Sewaktu Latifah Qolbi Sanubari dan Latifah Ruuhi seorang wali Allah
yang ahli ma’rifat yang telah suci
sesuci-sucinya dan telah kosong sekosong-kosongnya dari segala hal yang dapat
mengganggu, tibalah saatnya bagi seorang wali Allah yang ahli ma’rifat menangkap cahaya Allah yang diturunkan oleh
Allah kepada hambaNya yang dipilih dan dikehendakiNya. Dan dikala seorang wali
Allah menerima cahaya yang diturunkan oleh Allah melalui Latifah Sirri yang
diperolehnya, maka yang dilihat oleh seorang wali Allah yang yang ahli ma’rifat
tersebut hanyalah Allah dan sampailah ia
pada ma’rifat yang hakiki atau yang disebut dengan wusul ilalloh – sampai
kepada Allah atau bertemu dengan Allah.
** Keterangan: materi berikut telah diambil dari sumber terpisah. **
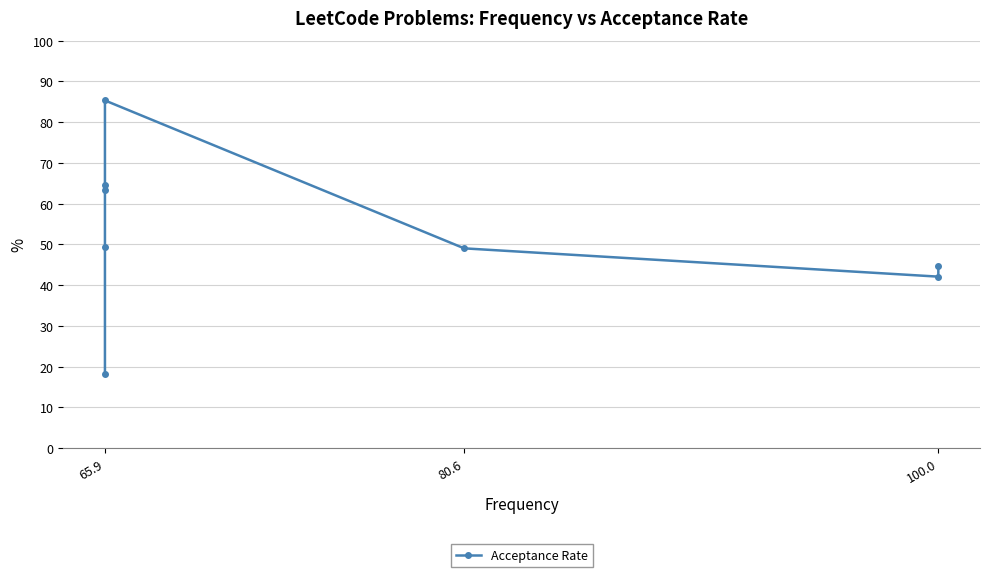

True or false: the data shows 11.7 at 80.6.

False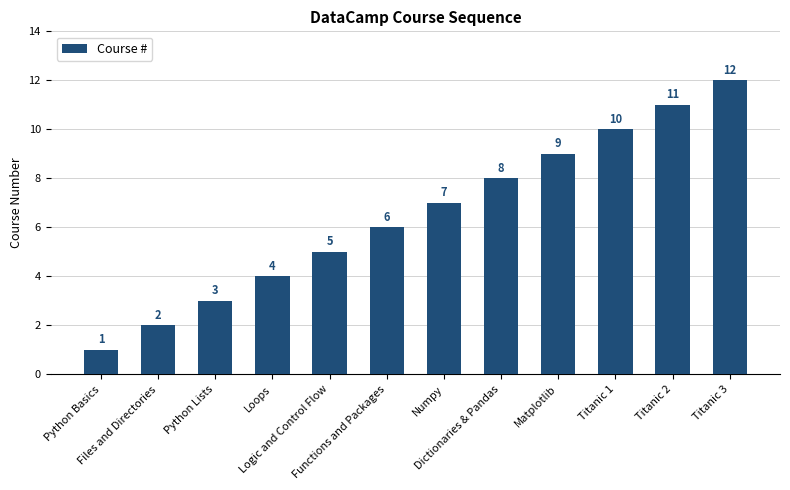

How many data points does each series have?

12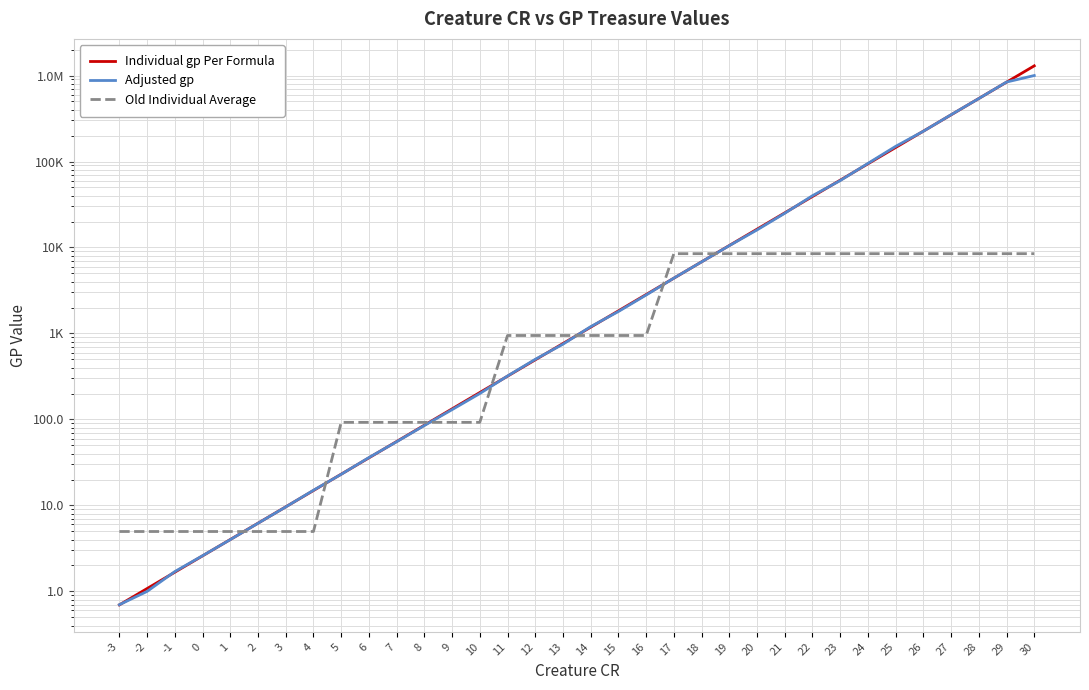

Rank the categories by Old Individual Average value from highest to lowest.

17, 18, 19, 20, 21, 22, 23, 24, 25, 26, 27, 28, 29, 30, 11, 12, 13, 14, 15, 16, 5, 6, 7, 8, 9, 10, -3, -2, -1, 0, 1, 2, 3, 4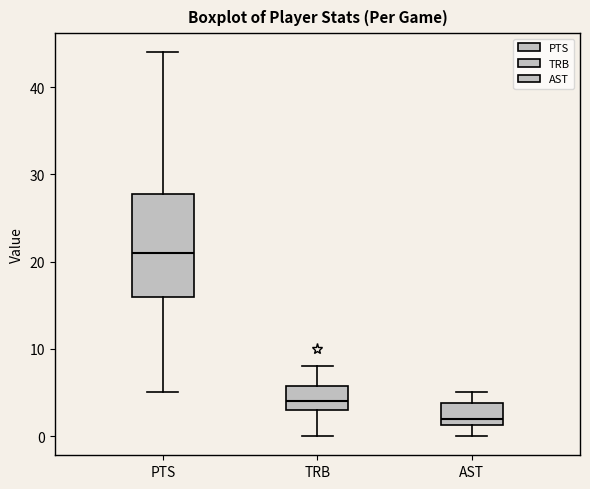

Which box's median line is the lowest?

AST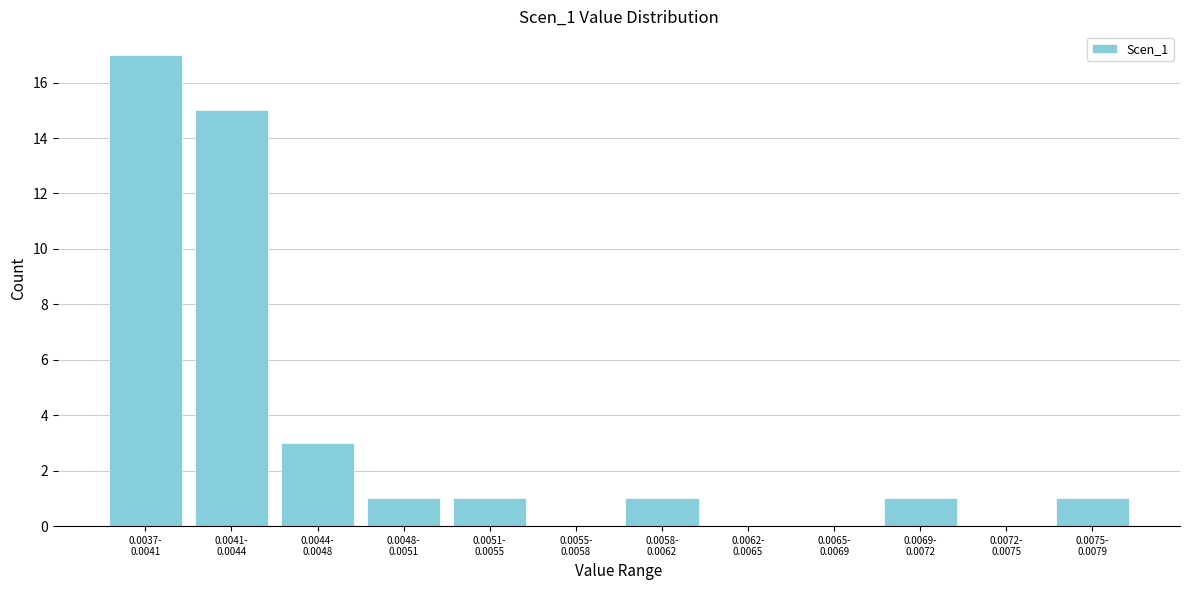

What is the maximum value shown in the chart?

17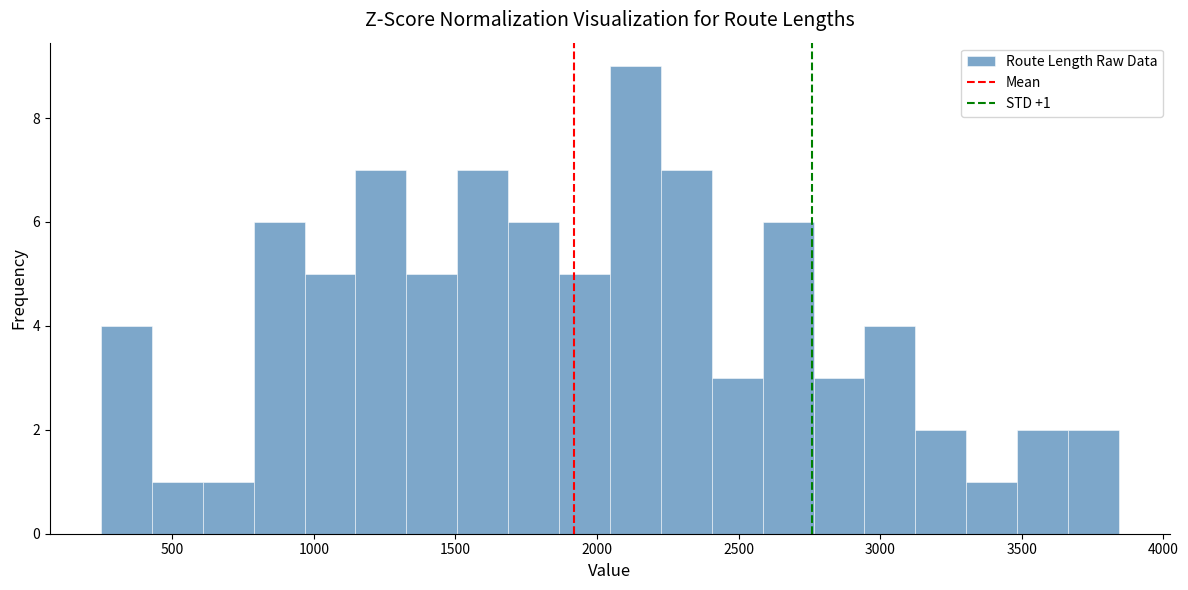

Read against the x-axis, roughly where is the centre of the tallest bar?

2150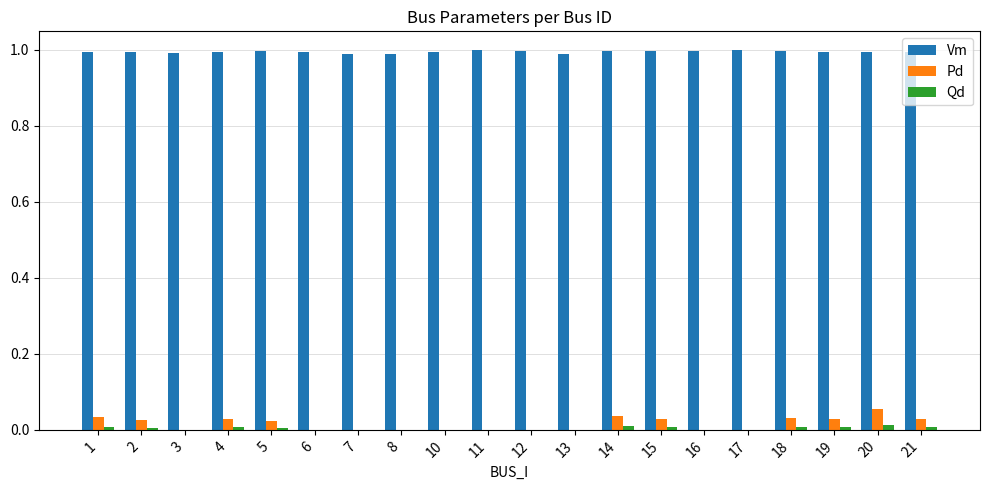

Is it true that Qd equals 0.0 at 6?

True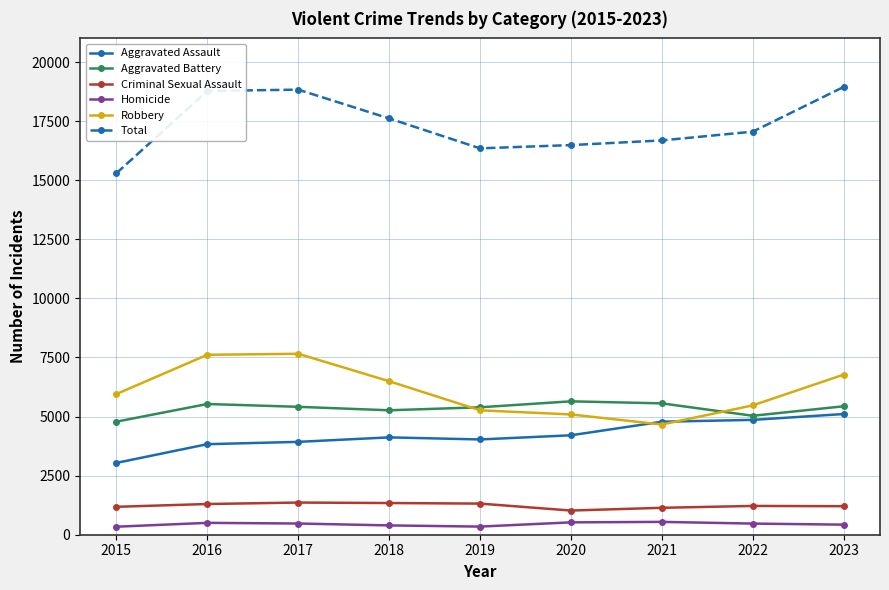

How many lines are shown in the chart?

6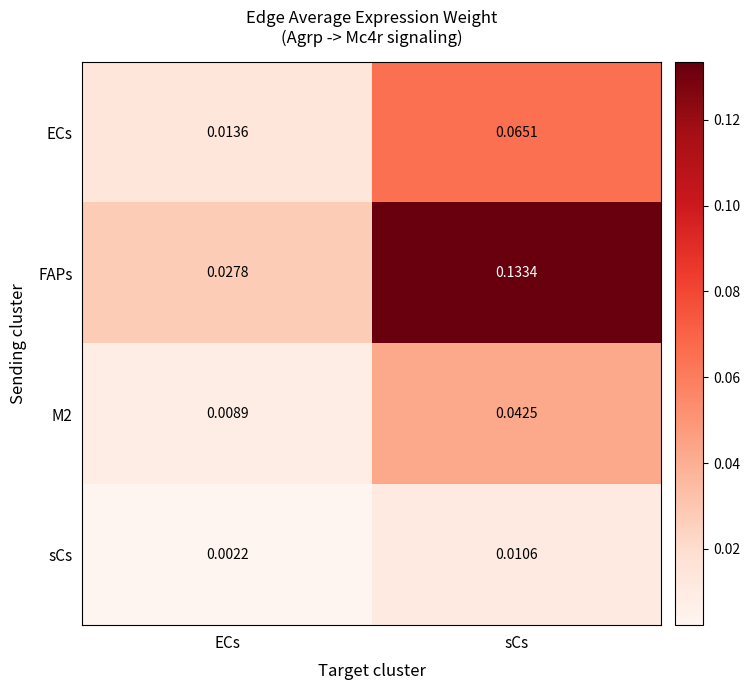

Which series has the largest range (max minus min)?

FAPs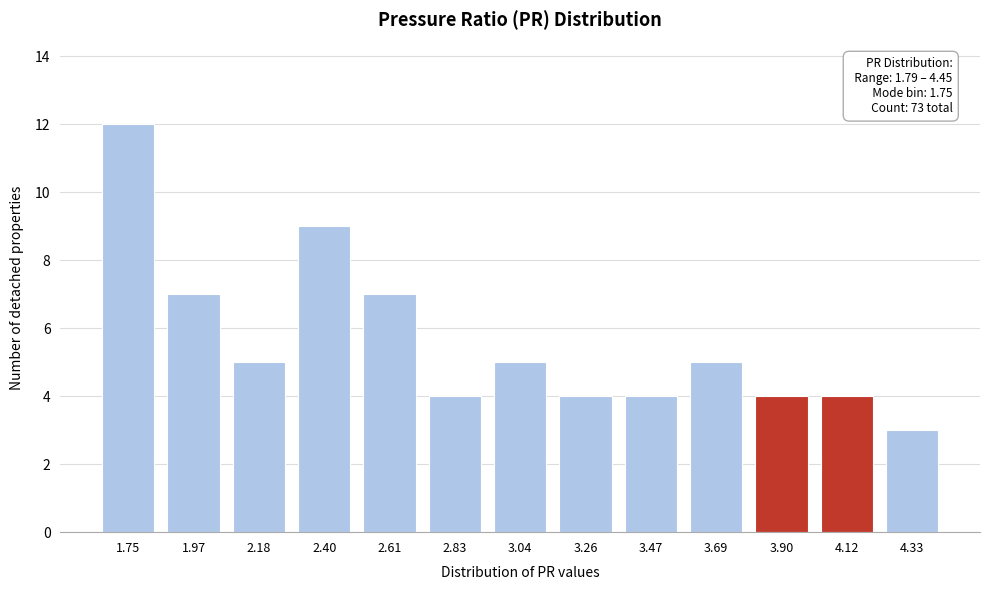

Reading left to right, extract all data points from this chart.

1.75=12	1.97=7	2.18=5	2.40=9	2.61=7	2.83=4	3.04=5	3.26=4	3.47=4	3.69=5	3.90=4	4.12=4	4.33=3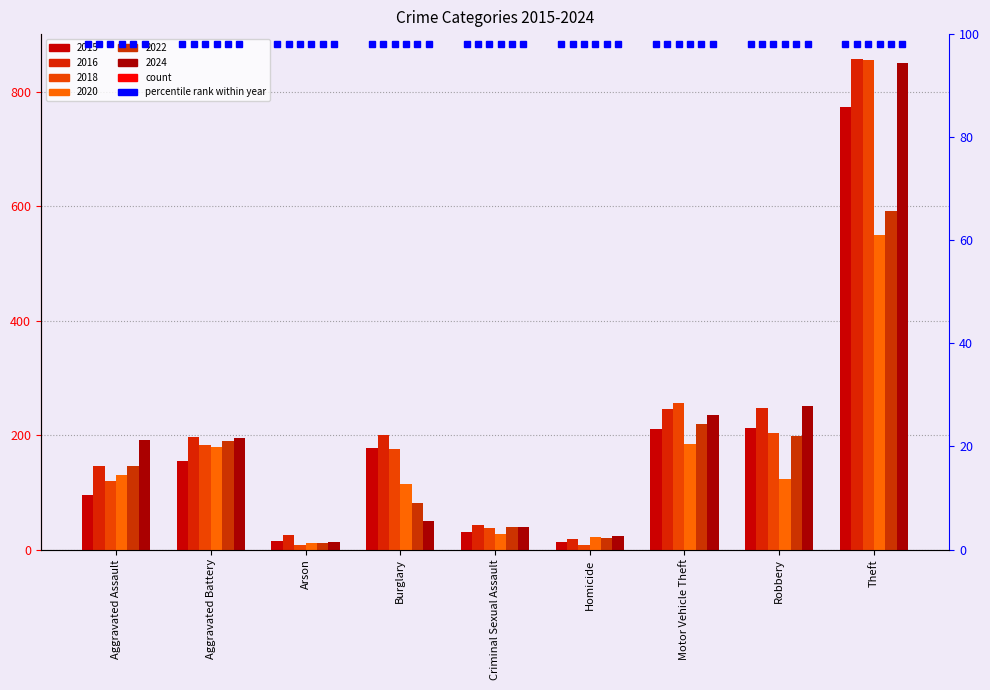

What is the sum of all 2022 values?

1499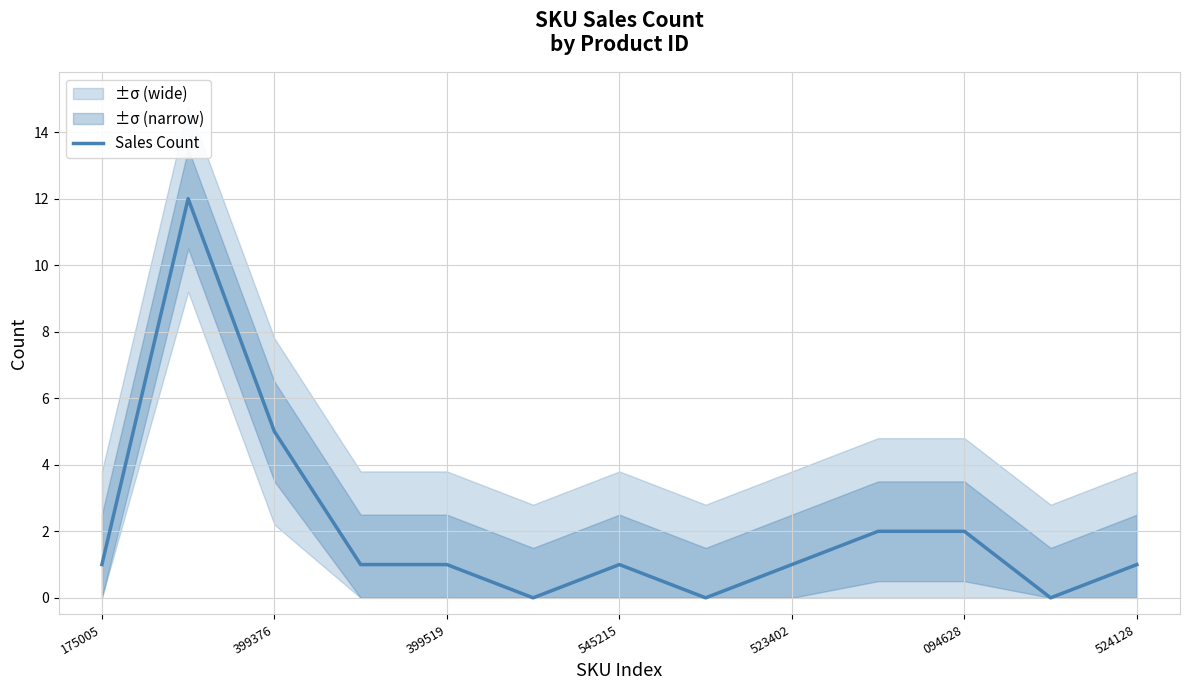

Reading left to right, transcribe all the data shown in this chart.

1	12	5	1	1	0	1	0	1	2	2	0	1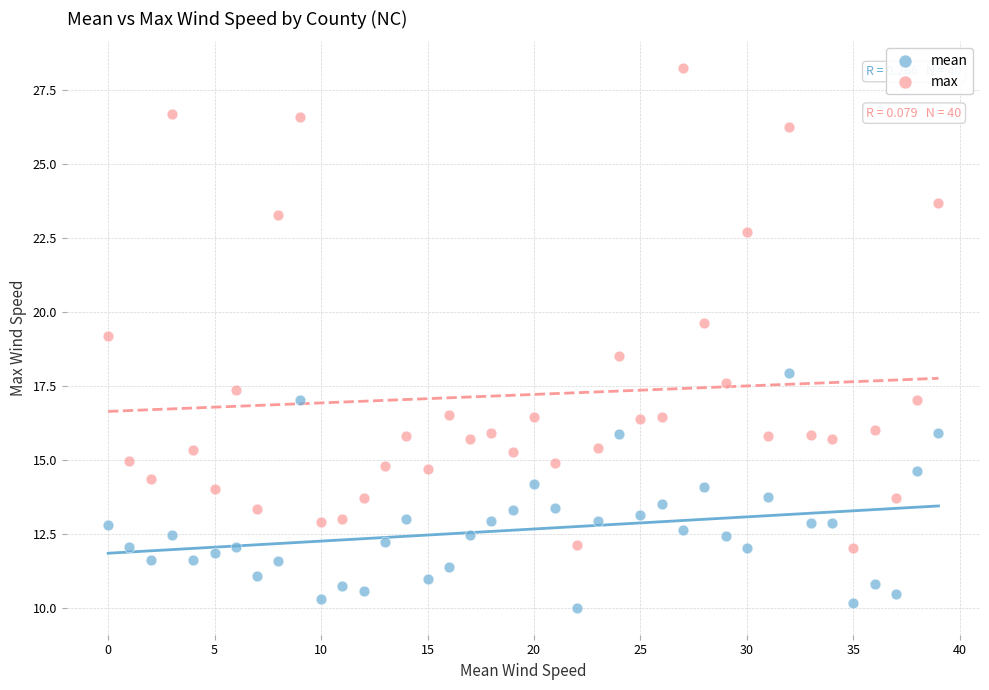

In the max series, what Y value is closest to 20?

19.6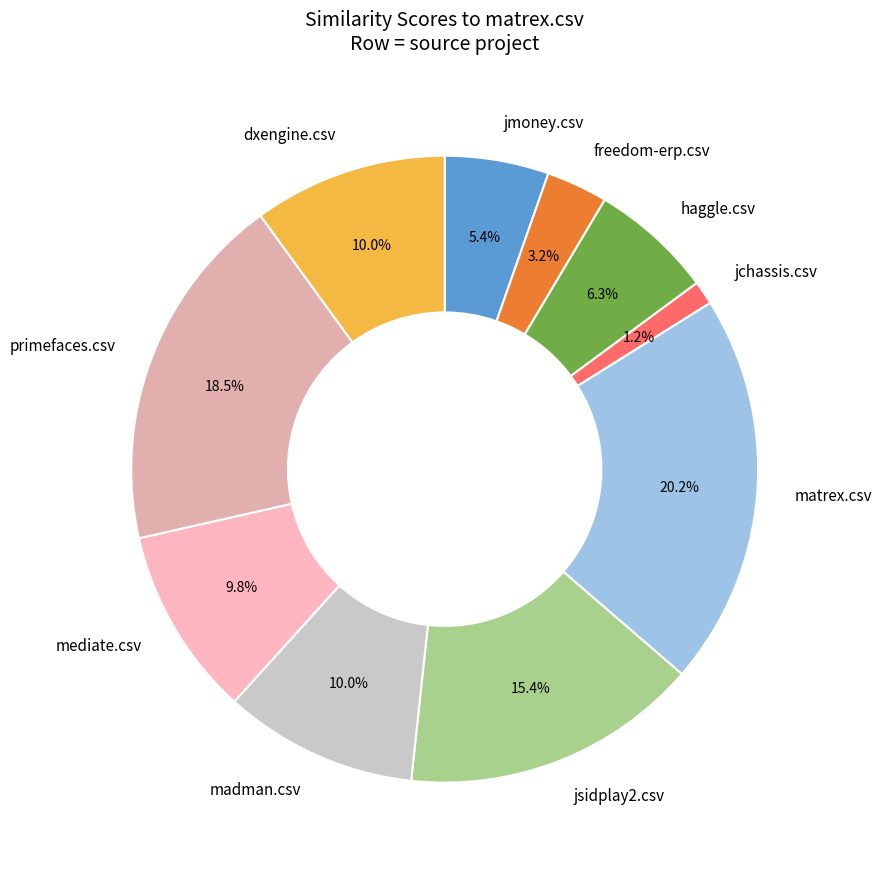

To the nearest percent, what portion does jmoney.csv represent?

5%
Makin banyak wali Allah memperoleh
ma’rifat yang hakiki ini, makin banyak ia mengetahui rahasia-rahasia Allah dan
makin dekatlah ia kepada Allah.
Walaupun seorang wali Allah yang ahli ma’rifat yang sudah sedemikian dekatnya dengan Allah,
namun tidak akan bisa memperoleh ma’rifat secara penuh atau sempurna, karena
manusia bersifat terbatas, sedang Allah bersifat tidak terbatas. Semisal cangkir
teh tak akan mungkin bisa menampung semua air yang ada di laut. Manusia,
termasuk di dalamnya para wali Allah adalah makhluk yang terbatas kemampuannya.
Oleh sebab itu, seorang wali Allah yang ahli ma’rifat yang adalah manusia juga yang sifatnya
terbatas itu tidak akan mungkin mampu mengetahui
hakikat ketuhanan secara penuh dan sempurna. Ma’rifat semacam inilah
yang membuat tasawuf diperbolehkan bagi ahli syariat dhohir. Jika tidak, kaum
syariat dhohir akan melarang hal-hal yang berhubungan dengan tasawuf, sebab
dipandang menyeleweng dari ajaran Islam.